The companies plan to exploit their common technological world view and considerable talent to build a worldwide network of servers for consumer and business use.
By Paul McDougall, InformationWeek, May 1, 2008 06:37 PM
With Microsoft (NSDQ: MSFT) and Yahoo (NSDQ: YHOO) in an icy stalemate over a proposed merger, rivals IBM (NYSE: IBM) and Google (NSDQ: GOOG) are ramping up efforts to jointly dominate what they believe will be the dominant software delivery model in the 21st century -- so called cloud computing.
Much of their work until now has taken place behind the scenes under a low profile, but the companies' close relationship was fully apparent Thursday when their CEOs made a rare joint appearance on stage at an IBM conference in Los Angeles.
Sam Palmisano of IBM and Google's Eric Schmidt in turn complimented each other on issues ranging from leadership to technological innovation. They also insisted that their companies share lots of similarities, despite obvious differences between a consumer Web giant that calls Silicon Valley home and a suburban New York-based centenarian of business computing.

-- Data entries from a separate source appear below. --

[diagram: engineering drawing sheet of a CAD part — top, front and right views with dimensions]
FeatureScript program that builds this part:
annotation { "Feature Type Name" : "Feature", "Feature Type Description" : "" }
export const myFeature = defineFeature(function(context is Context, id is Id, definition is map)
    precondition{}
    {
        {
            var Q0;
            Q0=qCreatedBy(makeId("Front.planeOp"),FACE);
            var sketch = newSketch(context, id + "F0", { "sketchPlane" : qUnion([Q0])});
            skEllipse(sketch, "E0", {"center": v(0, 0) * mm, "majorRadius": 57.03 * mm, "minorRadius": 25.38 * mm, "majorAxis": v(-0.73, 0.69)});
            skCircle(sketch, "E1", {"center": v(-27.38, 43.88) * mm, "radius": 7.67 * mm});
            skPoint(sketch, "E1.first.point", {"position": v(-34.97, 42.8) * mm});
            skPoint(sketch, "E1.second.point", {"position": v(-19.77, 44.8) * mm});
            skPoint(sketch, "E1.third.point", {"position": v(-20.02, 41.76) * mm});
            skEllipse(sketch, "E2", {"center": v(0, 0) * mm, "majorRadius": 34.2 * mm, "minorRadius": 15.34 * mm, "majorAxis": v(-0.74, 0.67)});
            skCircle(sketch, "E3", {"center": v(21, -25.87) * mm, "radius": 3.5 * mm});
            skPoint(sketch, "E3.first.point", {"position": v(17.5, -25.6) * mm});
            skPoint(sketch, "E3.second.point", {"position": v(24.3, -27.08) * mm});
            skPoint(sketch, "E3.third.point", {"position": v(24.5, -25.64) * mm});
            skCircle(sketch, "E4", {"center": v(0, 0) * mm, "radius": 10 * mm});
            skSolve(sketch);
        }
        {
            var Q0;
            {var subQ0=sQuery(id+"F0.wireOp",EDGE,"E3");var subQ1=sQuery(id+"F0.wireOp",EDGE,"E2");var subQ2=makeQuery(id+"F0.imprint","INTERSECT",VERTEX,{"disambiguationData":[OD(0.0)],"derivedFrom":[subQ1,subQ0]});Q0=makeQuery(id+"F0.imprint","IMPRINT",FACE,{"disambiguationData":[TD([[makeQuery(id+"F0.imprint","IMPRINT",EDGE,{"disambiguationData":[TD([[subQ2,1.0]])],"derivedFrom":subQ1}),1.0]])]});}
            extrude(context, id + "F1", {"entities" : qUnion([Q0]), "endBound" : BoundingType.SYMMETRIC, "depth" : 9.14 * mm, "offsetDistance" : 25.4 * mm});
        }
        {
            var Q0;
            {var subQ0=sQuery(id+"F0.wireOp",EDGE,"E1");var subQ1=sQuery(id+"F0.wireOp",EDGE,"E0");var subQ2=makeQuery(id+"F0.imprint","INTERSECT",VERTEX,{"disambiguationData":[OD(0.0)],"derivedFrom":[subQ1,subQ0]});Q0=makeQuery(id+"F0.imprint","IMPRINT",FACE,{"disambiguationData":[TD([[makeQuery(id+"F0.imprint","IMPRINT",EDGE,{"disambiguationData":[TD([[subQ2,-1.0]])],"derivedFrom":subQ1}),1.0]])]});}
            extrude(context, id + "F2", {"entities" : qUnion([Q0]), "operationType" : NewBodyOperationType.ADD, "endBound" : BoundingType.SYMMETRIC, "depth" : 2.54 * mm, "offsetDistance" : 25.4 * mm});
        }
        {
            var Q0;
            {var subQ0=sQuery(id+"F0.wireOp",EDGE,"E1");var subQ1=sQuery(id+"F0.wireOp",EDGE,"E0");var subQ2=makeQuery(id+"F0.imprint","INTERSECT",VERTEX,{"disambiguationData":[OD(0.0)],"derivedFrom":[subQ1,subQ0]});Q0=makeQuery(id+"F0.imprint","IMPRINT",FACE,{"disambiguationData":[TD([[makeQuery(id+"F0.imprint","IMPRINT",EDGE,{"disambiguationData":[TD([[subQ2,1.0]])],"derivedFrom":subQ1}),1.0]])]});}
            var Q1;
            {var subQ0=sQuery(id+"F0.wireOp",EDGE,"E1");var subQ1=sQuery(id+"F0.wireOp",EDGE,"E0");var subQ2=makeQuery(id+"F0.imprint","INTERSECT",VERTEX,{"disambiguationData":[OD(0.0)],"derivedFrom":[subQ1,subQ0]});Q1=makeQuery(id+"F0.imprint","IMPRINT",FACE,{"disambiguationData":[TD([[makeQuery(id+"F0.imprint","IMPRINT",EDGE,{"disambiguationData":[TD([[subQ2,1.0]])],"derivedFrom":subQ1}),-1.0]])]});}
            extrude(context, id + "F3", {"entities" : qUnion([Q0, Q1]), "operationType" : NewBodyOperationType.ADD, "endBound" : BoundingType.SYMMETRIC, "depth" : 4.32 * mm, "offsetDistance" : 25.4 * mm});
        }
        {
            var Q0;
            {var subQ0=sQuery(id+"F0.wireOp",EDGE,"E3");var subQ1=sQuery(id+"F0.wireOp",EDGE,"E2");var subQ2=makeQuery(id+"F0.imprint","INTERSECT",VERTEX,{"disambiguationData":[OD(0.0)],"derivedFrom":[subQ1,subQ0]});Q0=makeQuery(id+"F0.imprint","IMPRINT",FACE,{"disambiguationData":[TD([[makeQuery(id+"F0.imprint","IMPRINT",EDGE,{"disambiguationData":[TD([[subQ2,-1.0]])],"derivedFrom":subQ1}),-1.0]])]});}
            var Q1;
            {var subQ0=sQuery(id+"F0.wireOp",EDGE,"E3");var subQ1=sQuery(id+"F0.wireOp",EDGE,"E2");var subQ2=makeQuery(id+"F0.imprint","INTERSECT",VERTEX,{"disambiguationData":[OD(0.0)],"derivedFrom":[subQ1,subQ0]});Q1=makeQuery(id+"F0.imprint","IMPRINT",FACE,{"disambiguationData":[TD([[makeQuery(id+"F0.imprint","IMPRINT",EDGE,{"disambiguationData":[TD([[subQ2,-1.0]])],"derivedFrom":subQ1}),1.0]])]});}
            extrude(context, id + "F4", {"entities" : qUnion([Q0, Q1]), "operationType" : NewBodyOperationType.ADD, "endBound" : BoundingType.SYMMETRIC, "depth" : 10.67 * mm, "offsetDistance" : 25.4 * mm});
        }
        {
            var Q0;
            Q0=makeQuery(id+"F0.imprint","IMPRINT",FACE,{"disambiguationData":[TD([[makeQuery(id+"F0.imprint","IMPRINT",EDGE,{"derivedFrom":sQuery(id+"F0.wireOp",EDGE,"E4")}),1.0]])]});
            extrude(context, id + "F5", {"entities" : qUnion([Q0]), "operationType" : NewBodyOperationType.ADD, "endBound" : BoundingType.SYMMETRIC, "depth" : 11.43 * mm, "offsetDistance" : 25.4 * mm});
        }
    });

"We're boring, they're exciting; we're slow, they're fast; we're fat, they're skinny," Palmisano joked. But the contrasts between IBM and Google are mostly skin deep, he said, noting that both vendors are "grounded in values" and share "a common technical alignment."
IBM and Google plan to exploit their common technological world view and considerable talent to build a worldwide network, or cloud, of servers from which consumers and businesses will tap everything from online soccer schedules to advanced engineering applications.
"It's the story of our lifetime," said Schmidt.
The alliance, with its grand ambitions, started a couple of years ago with a simple phone call from Palmisano to Schmidt. "Sam called and wanted to know what we thought about distributed computing," said Schmidt.
"We weren't looking to sell them anything," said Palmisano.
The call led to whiteboarding sessions and ultimately a collaborative effort under which IBM and Google built a version of their cloud and in October gave it to several top engineering universities, including MIT, Stanford, and Carnegie Mellon, to poke away at.
The IBM-Google cloud, which to Microsoft might look more like an approaching thunderhead, runs on Linux, which has long been embraced by IBM as a non-Windows alternative. It also includes Xen systems virtualization and Apache Hadoop -- an open source implementation of the Google File System.
Google has already rolled out to consumers a number of free, cloud-based services such as e-mail and storage, but it's barely tapped the lucrative commercial market. With the exception of security requirements, "there's not that much difference between the enterprise cloud and the consumer cloud," Schmidt said at one point.
"The cloud has higher value in business, that's the secret to our collaboration" with IBM, he added at another.
Together, Google and IBM could conceivably supply computer users in the business and consumer markets with hosted offerings that range from basic productivity software like word processing and calendaring (such as Google Docs and IBM's Lotus Symphony suite) to sophisticated security and management tools (through IBM's Tivoli products and Google's Postini unit).
The partnership is solidifying at a time when Microsoft -- rivalry with which is another thing IBM and Google have in common -- is struggling to develop a coherent Web strategy of its own.
Its answer to the cloud trend is to move some applications to the Internet under a strategy it calls software plus services. But the bulk of Microsoft's profits still come from software that's either sold in boxes at retail stores or preinstalled on PCs by big manufacturers like Dell.
Microsoft is seeking to buy out Yahoo to bolster its Web presence, but CEO Steve Ballmer's aggressive tactics (he recently gave Yahoo a three-week deadline to accept the deal; it passed uneventfully last weekend) have only engendered hostility from his target. Should the merger fail to materialize, future partnerships between the two companies would seem out of the question as long as current management is in place on both sides.
Meanwhile, IBM and Google appear ready to kick their cloud out of its academic nest to start rolling out production versions.
The companies did not make specific announcements to that end on Thursday, but Schmidt and Palmisano, both dressed in LA-friendly lighter colors, left little doubt that their joint efforts are accelerating. Indeed, they might well have told their audience of several thousand IBM business partners at the Los Angeles Convention Center to "watch this space."